Accende la macchina del caffè e si siede sul divano. L’albero di Natale è ancora nella scatola che sbuca da sotto il tavolino, tenuta insieme dal nastro da imballaggio. Sammie l’allontana con la punta del piede. Di solito preparano l’albero il giorno del Ringraziamento, aprendo le scatole degli addobbi collezionati negli anni e montando i rami di plastica, ma quest’anno chissà come se ne sono dimenticati. Hanno mangiato come sempre il tacchino ripieno con il blocco di gelatina di mirtilli rossi ancora segnato dai bordi della scatola di latta, ma poi invece di fare l’albero sono andati a letto, ed è passato qualche giorno prima che Sammie si rendesse conto che se n’erano scordati. Cominciare una tradizione è difficile, creare qualcosa che poi ripeti ogni anno, ma abbandonarla è facilissimo. Rinunciarci e lasciare che scompaia come se non fosse mai esistita.

Sammie riprende il telefono e chiama Dean. Nessuna risposta. Poi prova con la galleria d’arte per seguire la pista dei quadri, ma ottiene solo la segreteria telefonica. Chiama la prigione della contea, il dipartimento di polizia e il cellulare di Hoskins per avere sue notizie, ma o non risponde nessuno o chi risponde non collabora. Non c’è niente di più irritante che starsene seduti a casa propria, fare una telefonata dopo l’altra aspettandosi qualche risposta e invece sbattere contro un muro di ostruzionismo. Ma Sammie non può fare altro che aspettare; non può uscire perché Dean potrebbe tornare a casa ma dovrebbe farlo, deve ancora trovare una storia per Corbin e qui tra le quattro mura di casa non la troverà di sicuro.

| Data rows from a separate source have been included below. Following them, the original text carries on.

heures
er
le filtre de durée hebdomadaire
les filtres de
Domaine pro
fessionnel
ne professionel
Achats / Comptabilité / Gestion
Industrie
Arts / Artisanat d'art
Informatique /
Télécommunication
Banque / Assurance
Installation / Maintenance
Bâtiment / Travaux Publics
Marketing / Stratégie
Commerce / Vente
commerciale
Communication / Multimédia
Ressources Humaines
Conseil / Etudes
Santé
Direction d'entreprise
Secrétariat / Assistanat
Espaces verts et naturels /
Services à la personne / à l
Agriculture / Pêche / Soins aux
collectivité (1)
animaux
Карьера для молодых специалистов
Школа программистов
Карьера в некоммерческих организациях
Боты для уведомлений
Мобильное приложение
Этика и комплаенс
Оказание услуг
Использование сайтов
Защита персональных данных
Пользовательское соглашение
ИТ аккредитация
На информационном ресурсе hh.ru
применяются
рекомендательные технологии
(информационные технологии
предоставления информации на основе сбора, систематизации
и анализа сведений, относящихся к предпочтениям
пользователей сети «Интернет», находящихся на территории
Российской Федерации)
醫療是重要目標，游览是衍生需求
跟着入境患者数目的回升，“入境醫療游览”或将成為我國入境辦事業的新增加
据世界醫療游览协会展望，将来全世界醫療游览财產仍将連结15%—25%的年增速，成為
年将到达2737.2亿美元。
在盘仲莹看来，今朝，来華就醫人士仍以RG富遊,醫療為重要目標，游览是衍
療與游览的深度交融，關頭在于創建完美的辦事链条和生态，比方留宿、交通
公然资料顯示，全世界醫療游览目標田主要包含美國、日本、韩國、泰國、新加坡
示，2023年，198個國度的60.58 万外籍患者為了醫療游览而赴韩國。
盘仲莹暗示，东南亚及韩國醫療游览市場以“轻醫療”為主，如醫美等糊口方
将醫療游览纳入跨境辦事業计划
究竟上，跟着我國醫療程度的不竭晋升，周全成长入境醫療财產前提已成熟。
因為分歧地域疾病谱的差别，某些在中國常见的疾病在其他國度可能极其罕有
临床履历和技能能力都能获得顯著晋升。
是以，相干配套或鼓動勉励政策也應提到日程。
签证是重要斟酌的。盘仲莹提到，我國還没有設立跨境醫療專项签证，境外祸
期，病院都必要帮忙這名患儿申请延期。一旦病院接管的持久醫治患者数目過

Tutto questo la fa incazzare, Dean e Corbin e Weber e Hoskins e l’intera faccenda, e come se non bastasse l’albero di Natale è ancora nella sua scatola. Se Dean fosse qui potrebbero montarlo, ma lui non c’è, è infuriato per qualcosa che lei non ha fatto.

Il suo telefono segnala un messaggio in arrivo e Sammie allunga la mano di scatto e lo afferra. Il messaggio è di Dean.

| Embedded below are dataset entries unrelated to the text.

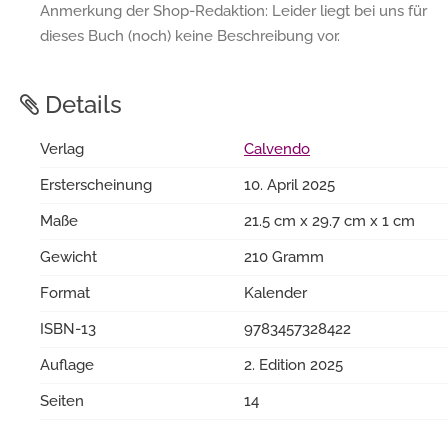
Anmerkung der Shop-Redaktion: Leider liegt bei uns für
dieses Buch (noch) keine Beschreibung vor.
Details
Verlag
Calvendo
Ersterscheinung
10. April 2025
Maße
21.5 cm x 29.7 cm x 1 cm
Gewicht
210 Gramm
Format
Kalender
ISBN-13
9783457328422
Auflage
2. Edition 2025
Seiten
14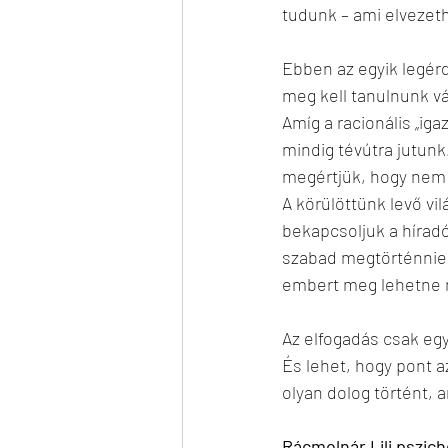
tudunk – ami elvezeth
Ebben az egyik legér
meg kell tanulnunk vál
Amíg a racionális „ig
mindig tévútra jutunk
megértjük, hogy nem
A körülöttünk levő vi
bekapcsoljuk a hírad
szabad megtörténnie.
embert meg lehetne n
Az elfogadás csak egy
És lehet, hogy pont a
olyan dolog történt, 
Rácmolnár Lili pszic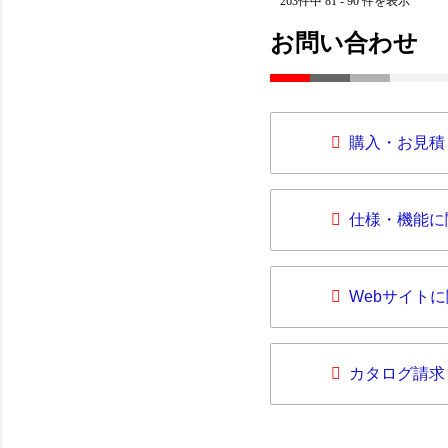
263件中 81 - 90 件を表示
お問い合わせ
購入・お見積
仕様・機能に
Webサイト
カタログ請求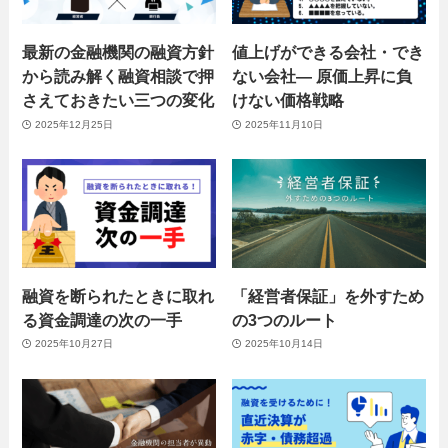
最新の金融機関の融資方針
値上げができる会社・でき
から読み解く融資相談で押
ない会社― 原価上昇に負
さえておきたい三つの変化
けない価格戦略
2025年12月25日
2025年11月10日
融資を断られたときに取れ
「経営者保証」を外すため
る資金調達の次の一手
の3つのルート
2025年10月27日
2025年10月14日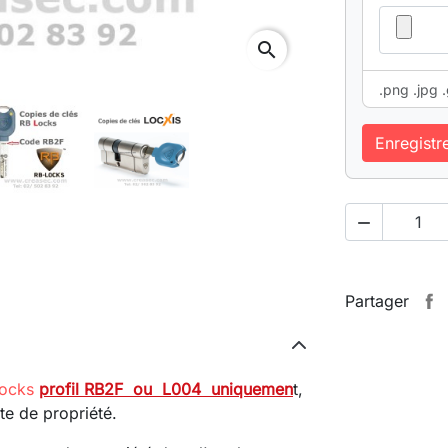
search
.png .jpg .
Enregistr

Partager
ocks
profil RB2F ou L004 uniquemen
t,
te de propriété.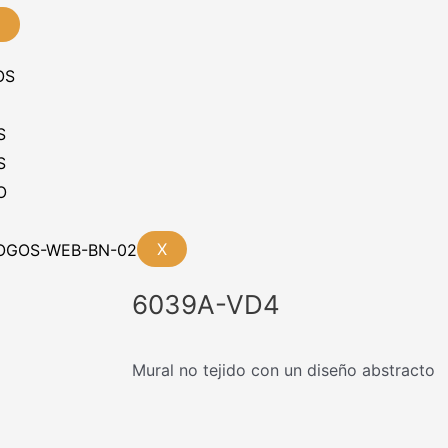
OS
S
S
O
X
6039A-VD4
Mural no tejido con un diseño abstracto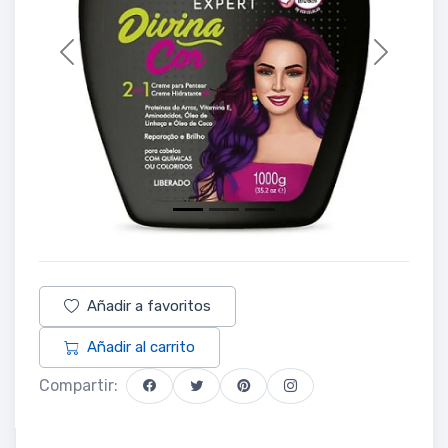
Previous
Next
Añadir a favoritos
Añadir al carrito
Compartir: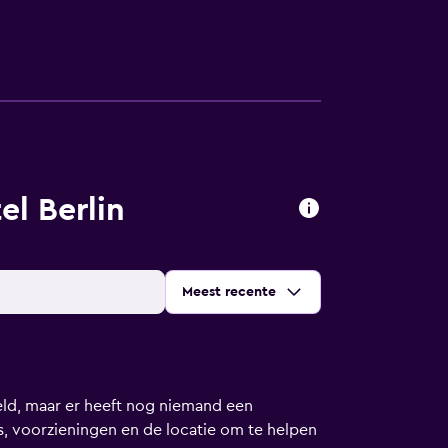
l Berlin
Sorteer op
:
Meest recente
d, maar er heeft nog niemand een
, voorzieningen en de locatie om te helpen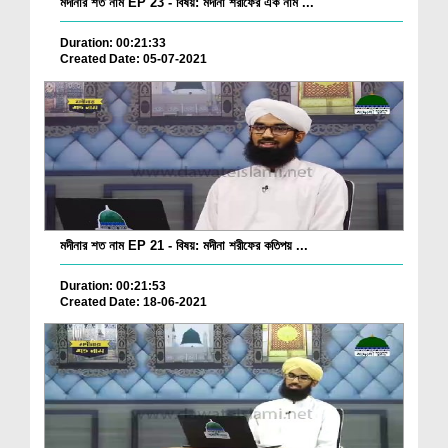
মদীনার শত নাম EP 23 - বিষয়: মদীনা শরীফের এক নাম ...
Duration: 00:21:33
Created Date: 05-07-2021
মদীনার শত নাম EP 21 - বিষয়: মদীনা শরীফের কতিপয় ...
Duration: 00:21:53
Created Date: 18-06-2021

HO SPOSATO UNA PUTTANA, dice, perché Dean sa che quella parola la ferisce, l’aveva già chiamata così una volta, durante la terapia di coppia, e lei non aveva pianto ma ci era rimasta malissimo, ma adesso la fa imbufalire, perché questa volta non ha fatto niente e non può nemmeno spiegarsi, sa che se proverà a chiamarlo o a inviargli una risposta lui non farà che ignorarla.

La macchina in cucina suona per informarla che il caffè è pronto, ma Sammie non vi bada, torna in camera da letto e si infila jeans, scarponcini e maglione. Non pensa all’Assassino di Seconda Mano né a Hoskins né a Corbin né al fatto che presto dovrà andare in negozio: è così furiosa che ha in mente solo quella parola, puttana, e tutto il resto è scomparso, suo marito la considera una puttana e forse lei dovrebbe provargli che ha ragione, dimostrargli che non gliene frega niente di quello che pensa di lei, fargliela vedere.